The appointment marks a return to the Canada Council for Gilbert, who worked as program officer in the visual and media arts sections early in her career. Since then, she has also worked as a senior curator at the Banff Centre’s Walter Phillips Gallery and as director/curator of the Gallery at the Saidye Bronfman for the Arts in Montreal, as well as being an independent curator.
In a phone interview with Canadian Art, Gilbert—who admits she filed “many, many, many” Canada Council grant applications over the years at institutions large and small, as well as in the independent curator role—said she hopes to bring her diverse art-world experiences to bear on her new position.
“I think my experience within the visual arts milieu will help council to make decisions about funding—and how to fund in a very intelligent way—a community that is in dire need of money,” Gilbert said. “I’ve worked with different places, with different budgets, with different mandates, with different projects, and I feel I have a lot of experience I can contribute to the well-being of arts organizations and individual artists in this country.”
According to the Canada Council’s 2012 annual report, the visual arts section distributed $21.2 million in grant monies to artists and arts organizations last year, with the grant decisions made largely through peer assessment. It has the fourth largest grant pool at the council after music, theatre, and writing and publishing.
Duties of the visual arts head include developing, administering and monitoring the section’s budget; developing policies, programs and initiatives to enhance Canada Council’s role in the development of Canada’s artists and arts organizations; and consulting with and evaluating the needs of artists and arts organizations.
Gilbert’s appointment comes as good news to some of those concerned about precarious funding trends in the arts.
“I think it [the appointment] is great news,” says Anne Bertrand, director of the Artist-Run Centres and Collectives Conference. “I think [Gilbert] has enough experience in the milieu to have a really profound knowledge of all the players and the complexity of its makeup, including artist-run centres and their distinct role.”

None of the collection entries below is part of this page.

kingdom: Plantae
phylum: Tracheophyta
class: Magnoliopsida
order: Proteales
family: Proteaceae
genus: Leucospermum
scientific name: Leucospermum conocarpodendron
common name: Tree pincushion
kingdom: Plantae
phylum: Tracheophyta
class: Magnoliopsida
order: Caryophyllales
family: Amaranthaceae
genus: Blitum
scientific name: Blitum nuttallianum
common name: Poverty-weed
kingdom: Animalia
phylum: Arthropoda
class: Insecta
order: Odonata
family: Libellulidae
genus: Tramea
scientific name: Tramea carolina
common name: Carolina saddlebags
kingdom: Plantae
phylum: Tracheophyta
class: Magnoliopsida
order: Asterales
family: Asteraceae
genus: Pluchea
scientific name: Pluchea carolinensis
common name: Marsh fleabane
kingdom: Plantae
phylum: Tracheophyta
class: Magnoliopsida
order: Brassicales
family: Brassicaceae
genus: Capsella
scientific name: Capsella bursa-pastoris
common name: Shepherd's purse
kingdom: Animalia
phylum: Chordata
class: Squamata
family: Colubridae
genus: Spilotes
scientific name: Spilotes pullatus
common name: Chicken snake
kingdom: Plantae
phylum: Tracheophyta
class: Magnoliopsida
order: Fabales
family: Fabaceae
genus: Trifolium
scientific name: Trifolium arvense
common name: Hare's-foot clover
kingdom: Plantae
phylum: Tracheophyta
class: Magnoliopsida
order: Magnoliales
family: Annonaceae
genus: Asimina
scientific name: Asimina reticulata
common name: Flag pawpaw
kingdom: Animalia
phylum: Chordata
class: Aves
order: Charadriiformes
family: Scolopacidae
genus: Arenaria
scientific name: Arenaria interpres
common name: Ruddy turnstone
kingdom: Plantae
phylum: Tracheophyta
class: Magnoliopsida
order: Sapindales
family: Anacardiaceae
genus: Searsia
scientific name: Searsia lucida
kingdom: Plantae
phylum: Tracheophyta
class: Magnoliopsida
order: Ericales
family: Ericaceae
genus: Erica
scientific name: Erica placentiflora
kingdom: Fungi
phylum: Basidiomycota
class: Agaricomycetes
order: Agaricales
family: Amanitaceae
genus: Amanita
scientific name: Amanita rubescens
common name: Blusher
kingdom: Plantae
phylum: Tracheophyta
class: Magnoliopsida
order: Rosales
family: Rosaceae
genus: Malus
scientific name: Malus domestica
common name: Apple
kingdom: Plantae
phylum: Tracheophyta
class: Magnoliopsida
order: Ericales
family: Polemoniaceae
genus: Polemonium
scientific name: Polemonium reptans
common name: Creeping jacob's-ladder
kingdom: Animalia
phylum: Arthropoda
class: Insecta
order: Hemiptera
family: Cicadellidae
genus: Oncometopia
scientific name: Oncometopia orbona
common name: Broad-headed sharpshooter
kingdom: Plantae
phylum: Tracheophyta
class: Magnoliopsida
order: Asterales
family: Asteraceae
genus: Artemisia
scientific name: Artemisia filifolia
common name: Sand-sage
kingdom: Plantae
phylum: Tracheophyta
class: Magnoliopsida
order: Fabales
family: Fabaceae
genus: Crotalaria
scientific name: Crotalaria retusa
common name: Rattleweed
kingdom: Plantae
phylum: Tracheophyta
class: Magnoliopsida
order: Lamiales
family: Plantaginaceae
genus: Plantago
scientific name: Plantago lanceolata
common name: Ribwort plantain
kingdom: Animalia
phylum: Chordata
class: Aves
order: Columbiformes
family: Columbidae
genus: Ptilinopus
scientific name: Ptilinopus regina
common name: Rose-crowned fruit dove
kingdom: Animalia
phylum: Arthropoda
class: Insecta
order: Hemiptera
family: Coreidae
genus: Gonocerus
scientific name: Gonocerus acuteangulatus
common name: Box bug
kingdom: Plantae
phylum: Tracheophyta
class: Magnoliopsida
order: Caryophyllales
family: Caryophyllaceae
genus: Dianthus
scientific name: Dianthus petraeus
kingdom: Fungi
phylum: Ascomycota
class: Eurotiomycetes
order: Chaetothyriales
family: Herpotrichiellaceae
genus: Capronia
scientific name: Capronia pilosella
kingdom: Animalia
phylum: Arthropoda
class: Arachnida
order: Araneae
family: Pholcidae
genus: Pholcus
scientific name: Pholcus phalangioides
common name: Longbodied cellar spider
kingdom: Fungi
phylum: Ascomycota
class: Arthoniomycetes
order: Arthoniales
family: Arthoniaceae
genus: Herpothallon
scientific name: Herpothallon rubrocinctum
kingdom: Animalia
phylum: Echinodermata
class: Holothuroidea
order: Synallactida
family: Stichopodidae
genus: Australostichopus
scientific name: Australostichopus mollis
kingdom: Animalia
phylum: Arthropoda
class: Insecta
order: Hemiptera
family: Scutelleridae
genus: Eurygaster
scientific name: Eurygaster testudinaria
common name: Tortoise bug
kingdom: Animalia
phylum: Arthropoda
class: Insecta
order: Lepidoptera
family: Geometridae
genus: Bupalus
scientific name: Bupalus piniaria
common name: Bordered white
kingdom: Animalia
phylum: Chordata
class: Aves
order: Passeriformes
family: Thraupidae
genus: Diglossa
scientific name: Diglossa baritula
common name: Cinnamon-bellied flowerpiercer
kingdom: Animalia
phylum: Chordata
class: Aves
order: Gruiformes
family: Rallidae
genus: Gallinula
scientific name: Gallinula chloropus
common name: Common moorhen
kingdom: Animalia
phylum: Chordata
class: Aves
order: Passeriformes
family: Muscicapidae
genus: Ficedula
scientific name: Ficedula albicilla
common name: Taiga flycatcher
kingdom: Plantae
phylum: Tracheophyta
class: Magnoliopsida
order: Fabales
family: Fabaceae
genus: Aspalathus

In recent months, Bertrand and ARCA have expressed concern about the lack of notice being given to organizations regarding possible funding changes of up to 20 per cent.
“There is work to be done for sure,” says Bertrand, “And we hope to be active participants in that process.”
The head of visual arts position was vacated in early fall 2012 by Doug Sigurdson due to retirement; Sigurdson had held the position since May 2009 and had been at the council since 1989.